■ TO-DO LIST ■
a: Name every film title mentioned in the interview excerpt on underground film below.
b: Answer these questions from the interview excerpt on underground film below.
(i) Who made Tin Can Man?
(ii) Whose movie is Redacted?
(iii) Which four qualities does Revelation's stance support?
c: Extend the interview excerpt on underground film below, starting after its final sentence.

═══ SUPPLIED TEXT ═══

UFJ: Do you consider this an “underground” film festival specifically. Does that even mean anything anymore?

JS: Underground always means something. Underground film started at the beginning of cinema, and will go as long as there are people outside the mainstream trying to find a voice or articulate themselves or experiment with the medium or in some other way operate outside of the conservative mainstream. As to whether the stuff I am screening at Revelation can be said to be underground, on one level it’s not possible to say, because obviously any list is prescriptive and that is problematic, but given that, I think with films like Craig Baldwin‘s Mock Up on Mu, or LLik Your Idols by Angelique Bosio, or Tin Can Man by Ivan Kavanaugh, there’s an underground mentality. But then pretty much everything we’re screening is independently produced cinema, it’s not like we’re screening anything that’ll be on a multiplex screen or something.

Revelation’s stance has always been to support the exciting, exotic, independent and visionary, and such support by its very nature should include the underground, but then some movies that aren’t a product of the underground should nevertheless be screened if they fall into those categories, so, for example, we’re screening Redacted, which is a Brian De Palma movie, so it’s not underground, but at the same time, its a film that should get out there and be seen, so it fits.

═══ DATA SECTION ═══

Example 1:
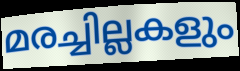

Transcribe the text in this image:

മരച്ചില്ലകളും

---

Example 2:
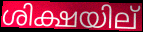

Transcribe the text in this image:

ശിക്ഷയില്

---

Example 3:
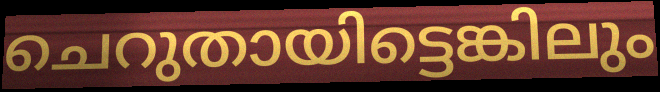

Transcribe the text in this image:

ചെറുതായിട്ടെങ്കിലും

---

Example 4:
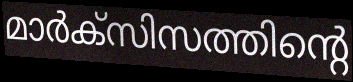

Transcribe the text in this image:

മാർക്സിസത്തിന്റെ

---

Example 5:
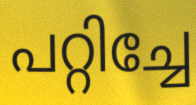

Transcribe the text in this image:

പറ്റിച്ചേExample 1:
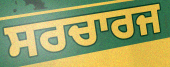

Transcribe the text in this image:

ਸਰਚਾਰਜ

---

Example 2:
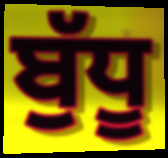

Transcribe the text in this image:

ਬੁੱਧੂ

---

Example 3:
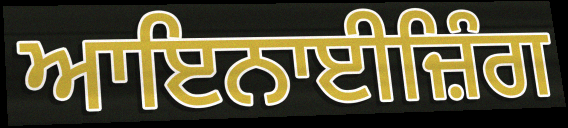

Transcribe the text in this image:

═══
═══ DATA SECTION ═══

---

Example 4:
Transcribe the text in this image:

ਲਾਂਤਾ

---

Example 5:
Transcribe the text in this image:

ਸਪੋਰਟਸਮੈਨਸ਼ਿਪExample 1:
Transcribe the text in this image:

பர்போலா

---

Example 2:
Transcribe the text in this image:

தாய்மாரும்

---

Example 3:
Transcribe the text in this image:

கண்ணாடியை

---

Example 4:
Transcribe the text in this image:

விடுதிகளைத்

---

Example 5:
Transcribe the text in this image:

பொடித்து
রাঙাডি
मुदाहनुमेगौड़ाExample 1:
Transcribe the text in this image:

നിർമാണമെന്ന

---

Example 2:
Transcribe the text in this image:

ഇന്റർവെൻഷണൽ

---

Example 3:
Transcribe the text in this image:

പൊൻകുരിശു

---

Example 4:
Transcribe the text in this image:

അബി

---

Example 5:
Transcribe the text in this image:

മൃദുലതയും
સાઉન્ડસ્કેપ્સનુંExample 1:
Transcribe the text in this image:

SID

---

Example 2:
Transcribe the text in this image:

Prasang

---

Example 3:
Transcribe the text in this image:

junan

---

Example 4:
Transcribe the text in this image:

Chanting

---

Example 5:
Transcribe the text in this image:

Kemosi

═══

■ ANSWERS IN ORDER ■
a:
Mock Up on Mu
LLik Your Idols
Tin Can Man
Redacted

b:
(i) Ivan Kavanaugh
(ii) Brian De Palma
(iii) The exciting, exotic, independent and visionary

c:
I also think that on a personal level you want to play with people’s expectations, so people may come along expecting a certain kind of film and that should also be challenged, so we’re screening a kid’s film on the opening night. Admittedly it owes more to say Poltergeist than Disney, but you know, it’s not the obvious choice, which is why I went for it.

UFJ: Is this a one-off thing for you? Or are you planning to do this next year? Or is it up in the air?

JS: As far as I am aware I will be doing it next year, yes. I’ve certainly enjoyed putting the whole programme together and I relish the opportunity to do it again.